Au Mali, le mandat de la mission onusienne doit être renouvelé d’ici à la fin du mois, on ne s’attend à aucun changement dans le format de cette opération de maintien de la paix, mais l’annonce de la fin de l’opération française Barkhane est dans toutes les têtes. La Minusma n’a pas réagi à l’annonce de la fin de Barkhane, officiellement la mission indique toujours « évaluer les éventuelles conséquences » de ce retrait. Mais hors micro, les soldats de la paix ne cachent pas leur inquiétude.
MALI – « Dans certaines zones, la simple présence de Barkhane est dissuasive, explique un responsable militaire onusien, et quand on subit de grosses attaques, ce sont eux qui nous défendent. »

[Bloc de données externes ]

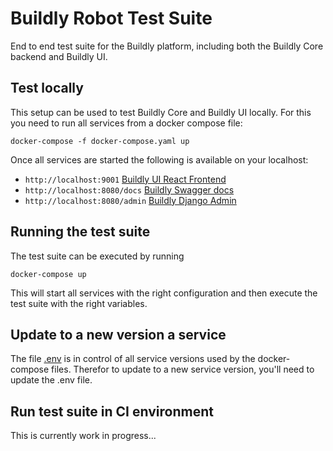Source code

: # Buildly Robot Test Suite
End to end test suite for the Buildly platform, including both the Buildly Core backend and Buildly UI.

## Test locally
This setup can be used to test Buildly Core and Buildly UI locally.
For this you need to run all services from a docker compose file:

`docker-compose -f docker-compose.yaml up`

Once all services are started the following is available on your localhost:

- `http://localhost:9001` [Buildly UI React Frontend](http://localhost:9001)
- `http://localhost:8080/docs` [Buildly Swagger docs](http://localhost:8080/docs)
- `http://localhost:8080/admin` [Buildly Django Admin](http://localhost:8080/admin)

## Running the test suite
The test suite can be executed by running

`docker-compose up`

This will start all services with the right configuration and then execute the test suite with the right variables.

## Update to a new version a service
The file [.env](../master/.env) is in control of all service versions used by the docker-compose files.
Therefor to update to a new service version, you'll need to update the .env file.

## Run test suite in CI environment
This is currently work in progress...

En avril, lorsque le camp d’Aguelhoc dans la région de Kidal est assailli par une centaine de jihadistes, c’est l’intervention des avions français qui renverse la tendance. Et les exemples ne manquent pas, rappelle ce gradé basé à Tombouctou et qui, sans dénigrer sa propre maison, explique que « la puissance, la réactivité, le professionnalisme et la cohésion » de la force française sont des recours précieux qui manqueront en cas d’urgence.
« Le retrait français va laisser le champ libre aux jihadistes »
Lui et un autre gradé onusien, basé à Mopti, évoquent aussi le partage d’informations, craignant que les renseignements que pourraient fournir d’autres partenaires, régionaux ou européens, ne soient pas du même niveau.
Enfin et surtout, c’est le maillage qui inquiète : « Ils vont laisser du vide, déplore un général de la force onusienne en poste dans le Nord ». « Barkhane fait du contrôle de zone, c’est une force mobile qui gêne les mouvements des jihadistes », abonde le casque bleu de Tombouctou. Selon lui, « le G5 n’aura pas le même niveau, Takuba mène des opérations ciblées et ponctuelles, donc le retrait français va laisser le champ libre aux jihadistes », prédit-il sans cacher son pessimisme. « Ils se répandront sur davantage de surface, et là où ils viennent une fois dans le mois, ils pourront venir trois fois […] les populations subiront davantage leur loi ».
La force française Barkhane et les casques bleus de la Minusma n’opèrent pas ensemble : la première a une visée antiterroriste offensive, de renseignement et d’attaque, lorsque la seconde est au Mali pour assurer le maintien de la paix, avec une simple capacité de réaction et de réplique, même si elle peut s’avérer robuste. Mais elles collaborent, notamment pour le partage d’informations, et surtout partagent le même terrain d’action et les mêmes ennemis. À ce jour, la Mission onusienne n’a pas réagi à l’annonce du retrait de la force Barkhane et indique toujours « évaluer les éventuelles conséquences ».
Mais justement, le Conseil de sécurité se réunissait lundi 14 juin pour sa réunion trimestrielle sur le Mali, rapporte notre correspondante à New York, Carrie Nooten. Il s’agissait de passer en revue la mission et les besoins de la Minusma avant le renouvellement de son mandat à la fin du mois. Et quasiment à l’unanimité, les membres du Conseil ont gardé les yeux sur le principal objectif au Mali, comme l’annonçait d’emblée l’ambassadeur français Nicolas de Rivière. « La priorité absolue doit être l’organisation de l’élection présidentielle, le 27 février 2022, à laquelle les autorités en charge de la transition ne pourront pas concourir. »
Mais quelques membres se sont inquiétés de la fin annoncée de Barkhane, dont l’ambassadeur du Niger Abarry, qui parlait au nom des pays africains du Conseil. « L’annonce de la suspension de l’opération militaire des partenaires du Mali, y compris la réduction progressive de la force Barkhane suscite des inquiétudes pour le Mali qui se trouve à la croisée des chemins. »
Globalement, le Conseil de sécurité a renouvelé sa confiance en la Minusma, dont le rôle stabilisateur est encore plus important après ce deuxième coup d’État en neuf mois. Le renouvellement de son mandat tournera autour de deux piliers : à la fois l’appui à la mise en œuvre de l’accord de paix dans le nord du Mali, et aussi à la stabilisation du centre du pays, où la situation s’est dégradée.